ANALYSIS OF THE INTERACTIONS OF ACTIN DEPOLYMERIZING FACTOR WITH G-ACTIN AND F-ACTIN

Chick actin depolymerizing factor (ADF) is an actin binding protein previously shown to rapidly depolymerize actin filaments in vitro, yielding a 1:1 complex of ADF and actin monomer. Here we show that ADF protects actin monomer from denaturation by EDTA by inhibiting the exchange of actin-bound nucleotide. Under low ionic strength conditions, the approximate dissociation constant (K(D)) for the ADF-actin complex determined from exchange of nucleotide (1,N6-etheno-ATP) is about 150 nM and is calcium-independent. Addition of ADF to monomeric actin inhibits actin assembly as well as the ATP hydrolysis that normally accompanies assembly. Complex formation is demonstrated between ADF and actin containing either ATP, ADP, or AMPPNP as the bound nucleotide. A K(D) of 0.1-0.2 muM was calculated for both the ADF-ATP-actin and ADF-AMPPNP-actin complexes, whereas the K(D) for the ADF-ADP-actin complex is about 1.3 muM. ADF can either depolymerize or cosediment with F-actin in a stoichiometric fashion, but these reciprocal activities are pH-dependent.

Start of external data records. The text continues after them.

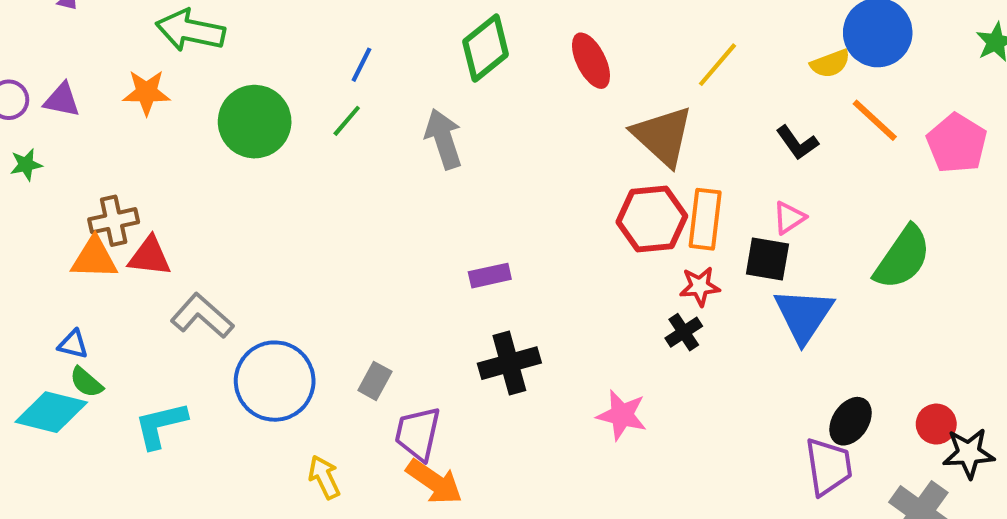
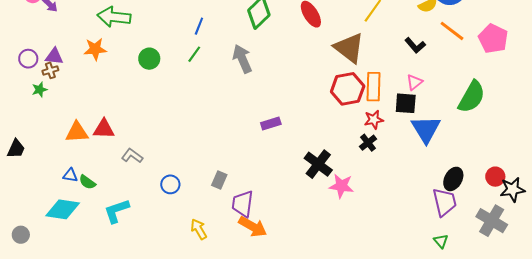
green circle: (255, 122) -> (149, 59), size x0.6
brown cross: (114, 221) -> (50, 70), moved, size x0.7
gray L-shape: (202, 316) -> (132, 156), size x0.7
black cross: (509, 363) -> (318, 164), moved, turned -32
blue circle: (275, 381) -> (170, 184), size x0.5
green semicircle: (86, 382) -> (87, 182), moved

At pHs between 6.5 and 7.1, ADF cosediments with F-actin and demonstrates only weak depolymerizing activity. ADF binding is cooperative and saturates at a 1:1 ADF:actin molar ratio. At pHs between 7.1 and 7.7, ADF shows increasing depolymerizing activity and less F-actin binding. At pH 8.0, ADF depolymerizes F-actin in a stoichiometric manner. Both the F-actin binding and the depolymerizing activities of ADF are inhibited by phalloidin. At pH 8.0, substoichiometric quantities of ADF, but not ADF-actin complex, transiently enhance the nucleating ability of F-actin solutions in a calcium-insensitive manner, suggesting that ADF has a weak severing activity, but does not cap the filament ends in a manner that inhibits the restoration of the original filament number. We conclude from these results that ADF is a noncapping, calcium-independent, pH sensitive F-actin binding/severing protein which is capable of forming moderate affinity complexes with actin monomers in which the nucleotide exchange is inhibited. The significance of these findings to a presumed cellular role for ADF is discussed.